The animal kingdom is full of boozers. From moose who hoof down fermented apples and get stuck in trees to garden squirrels getting hammered on gone-off pears, and, of course, those weird naked apes who drink until swallowing spiky catfish, shaking hands with a lion and joining your own search party seem like good ideas. There is another, however, who scores pretty highly on the mammalian crunk chart: Hamsters.
Popular as pets and common throughout the world, there are 19 species across seven genera in the subfamily Cricetinae, which contains all the hamsters. Throughout the course of scientific discovery, they’ve also become a common subject for scientific research, some of which directly centers around their affinity for alcohol.
“In conversation with @microlabdoc [Dr Christine Peters] earlier, I discovered that not everyone knows of the hamster's prodigious capacity for alcohol,” wrote Lawton. “They love it so much they prefer to drink 15% ethanol instead of water and can tolerate relative quantities that would kill a human.”
Sure enough, the science is there to crown hamsters Lab Booze Hounds. Research from 1960 revealed that while rats could be coaxed into drinking through genetic engineering or conditioning, hamsters will pretty much start lapping up the hard stuff the first opportunity they’re given.
Another paper from 1962 further supported hamsters’ preference for alcohol over drinking water, finding that most captive animals studied were getting around 88 percent of their liquid intake from the alcoholic option.
A likely explanation for this lies in the calorific content of alcohol, which isn’t too far off fat, making for chubbier hamsters to survive colder winters. It’s also possible that the hoarder lifestyle of hamsters plays a part, as collections of food may begin to ferment in their underground larders making hamsters no stranger to a potent libation.

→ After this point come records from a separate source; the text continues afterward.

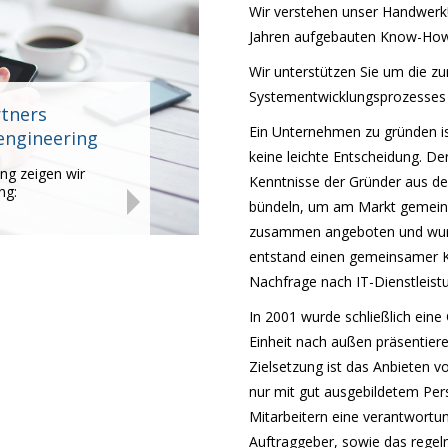
Wir verstehen unser Handwerk!
Jahren aufgebauten Know-How
ngineering
Wir unterstützen Sie um die 
Systementwicklungsprozesses 
werk! Unsere
rtners
rtners
em über Jahren
Ein Unternehmen zu gründen is
engineering
nterstützen Sie
re langjährige
lexität des
keine leichte Entscheidung. De
klungsprozesses
ng zeigen wir
über unsere
Kenntnisse der Gründer aus der 
tellung!
ng:
bündeln, um am Markt gemein
zusammen angeboten und wurd
entstand einen gemeinsamer K
Nachfrage nach IT-Dienstleistu
In 2001 wurde schließlich eine
Einheit nach außen präsentier
Zielsetzung ist das Anbieten vo
nur mit gut ausgebildetem Per
Mitarbeitern eine verantwortun
Auftraggeber, sowie das rege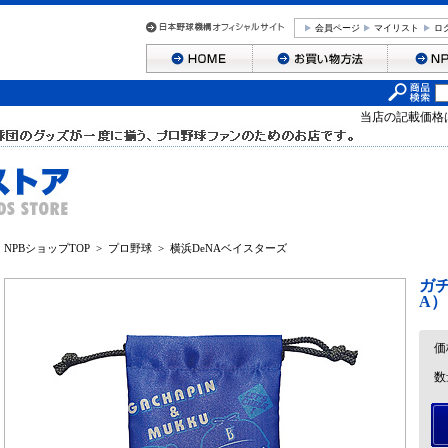
会員ページ
マイリスト
ロ
当店の記載価格
NPBショップTOP
>
プロ野球
>
横浜DeNAベイスターズ
ガチ
A）
価
数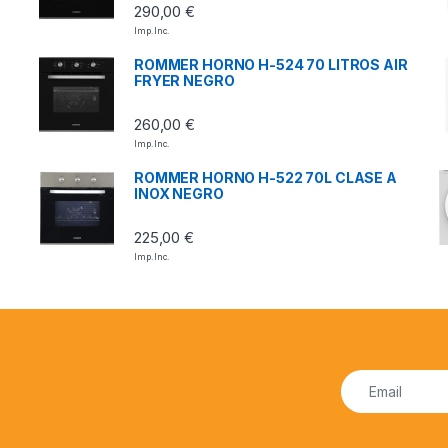
290,00
€
Imp. Inc.
ROMMER HORNO H-524 70 LITROS AIR
FRYER NEGRO
260,00
€
Imp. Inc.
ROMMER HORNO H-522 70L CLASE A
INOX NEGRO
225,00
€
Imp. Inc.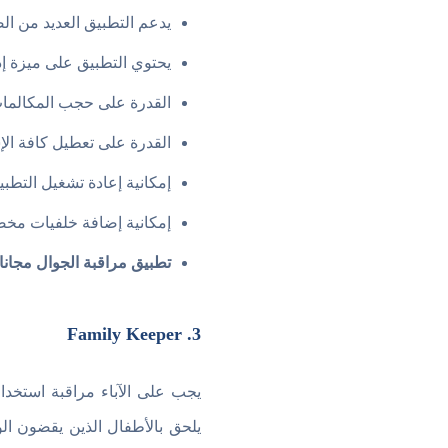
يدعم التطبيق العديد من 
يحتوي التطبيق على ميزة إد
القدرة على حجب المكالمات 
القدرة على تعطيل كافة الإش
إمكانية إعادة تشغيل التط
إمكانية إضافة خلفيات مخص
تطبيق مراقبة الجوال مجانا
3. Family Keeper
يجب على الآباء مراقبة استخدام
يلحق بالأطفال الذين يقضون ال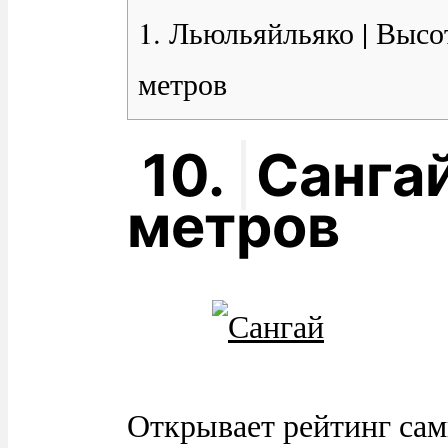
1. Льюльяйльяко | Высо
метров
10.
Сангай
метров
Открывает рейтинг сам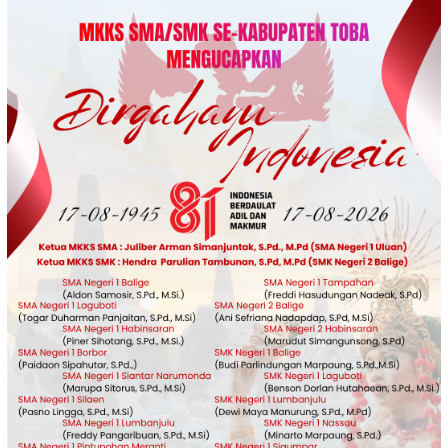
Loncat
ke
konten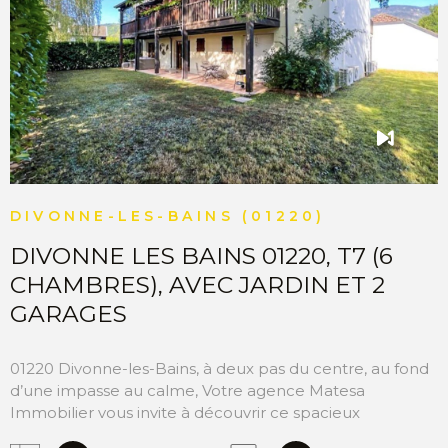
appartement Divonne les Bains 01220
VOIR LE BIEN
DIVONNE-LES-BAINS (01220)
DIVONNE LES BAINS 01220, T7 (6
CHAMBRES), AVEC JARDIN ET 2
GARAGES
01220 Divonne-les-Bains, à deux pas du centre, au fond
d’une impasse au calme, Votre agence Matesa
Immobilier vous invite à découvrir ce spacieux
appartement type T7 (6 chambres) d’une superficie de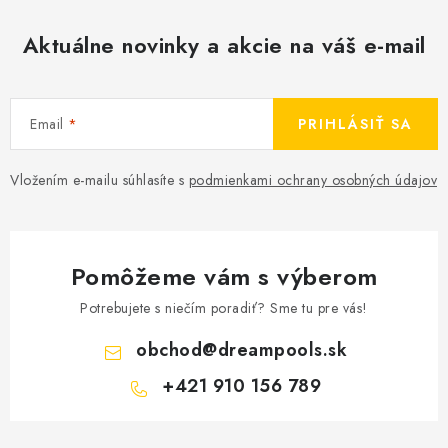
Aktuálne novinky a akcie na váš e-mail
Email
PRIHLÁSIŤ SA
Vložením e-mailu súhlasíte s
podmienkami ochrany osobných údajov
Pomôžeme vám s výberom
Potrebujete s niečím poradiť? Sme tu pre vás!
obchod
@
dreampools.sk
+421 910 156 789
Z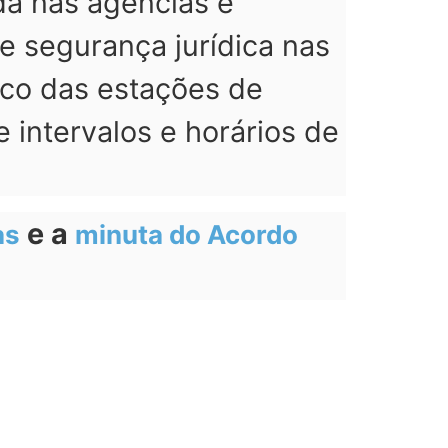
ada nas agências e
e segurança jurídica nas
ico das estações de
e intervalos e horários de
e a
as
minuta do Acordo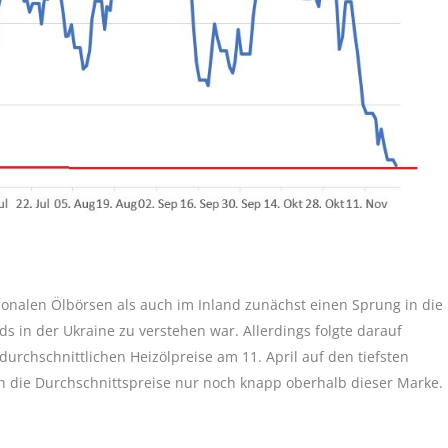
ionalen Ölbörsen als auch im Inland zunächst einen Sprung in die
s in der Ukraine zu verstehen war. Allerdings folgte darauf
urchschnittlichen Heizölpreise am 11. April auf den tiefsten
ch die Durchschnittspreise nur noch knapp oberhalb dieser Marke.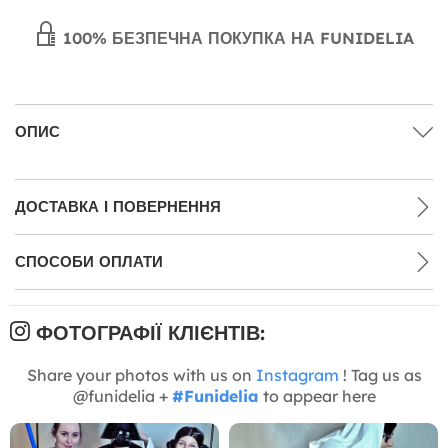
100% БЕЗПЕЧНА ПОКУПКА НА FUNIDELIA
ОПИС
ДОСТАВКА І ПОВЕРНЕННЯ
СПОСОБИ ОПЛАТИ
ФОТОГРАФІЇ КЛІЄНТІВ:
Share your photos with us on
Instagram
! Tag us as
@funidelia +
#Funidelia
to appear here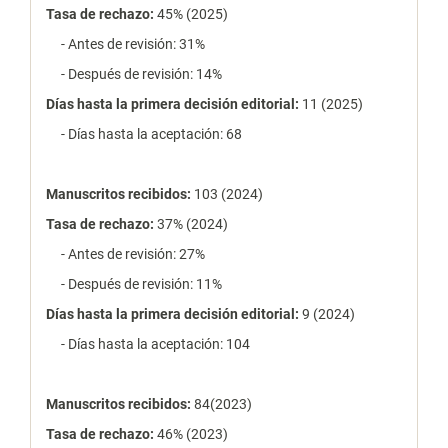
Tasa de rechazo
:
45% (2025)
- Antes de revisión: 31%
- Después de revisión: 14%
Días hasta la primera decisión editorial:
11 (2025)
- Días hasta la aceptación: 68
Manuscritos recibidos:
103 (2024)
Tasa de rechazo
:
37% (2024)
- Antes de revisión: 27%
- Después de revisión: 11%
Días hasta la primera decisión editorial:
9 (2024)
- Días hasta la aceptación: 104
Manuscritos recibidos:
84(2023)
Tasa de rechazo
:
46% (2023)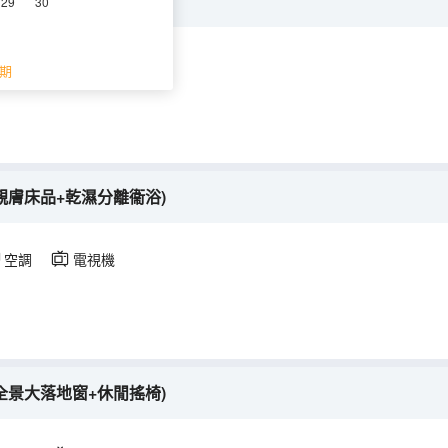
親膚床品+乾濕分離衞浴)
29
30
空調
電視機
期
親膚床品+乾濕分離衞浴)
空調
電視機
全景大落地窗+休閒搖椅)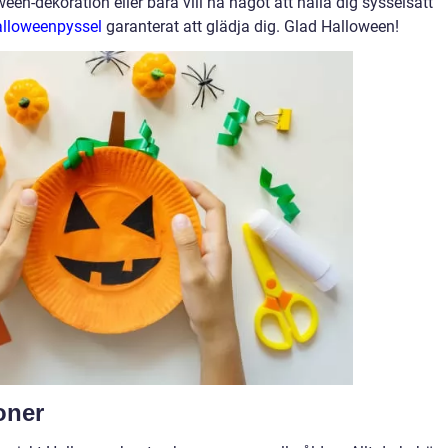
een-dekoration eller bara vill ha något att hålla dig sysselsatt
alloweenpyssel
garanterat att glädja dig. Glad Halloween!
oner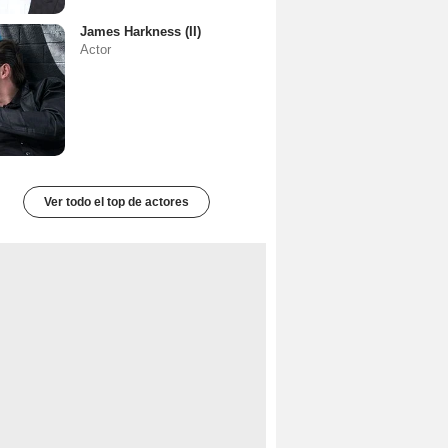
James Harkness (II)
Actor
Ver todo el top de actores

What’s more, despite the incredible volume of alcohol hamsters can consume — the equivalent of an adult male consuming around 21 bottles of wine, says Lawton — they appear to have a pretty high tolerance. This was demonstrated in a 2015 paper that formulated a "Wobbling Scale" for measuring hamster intoxication.
The scale pretty much did what it said on the tin, using the hamsters’ increasingly wobbly nature to ascertain drunkenness until the wee rodents were falling on their sides and unable to get up again. No doubt a relatable state during this weird haze that falls between Christmas and New Year’s Eve.
Their impressive tolerance for alcohol is down to hamsters’ sizable and highly efficient livers, which can filter out alcohol and reduce the amount that winds up circulating in the blood. This was demonstrated when ethanol was injected directly into hamsters' bloodstream, bypassing the liver and leading to behavior that was off the Wobbling Scale charts.
There are already many synonyms for drinking and being drunk, but perhaps getting utterly hamstered should be one of them.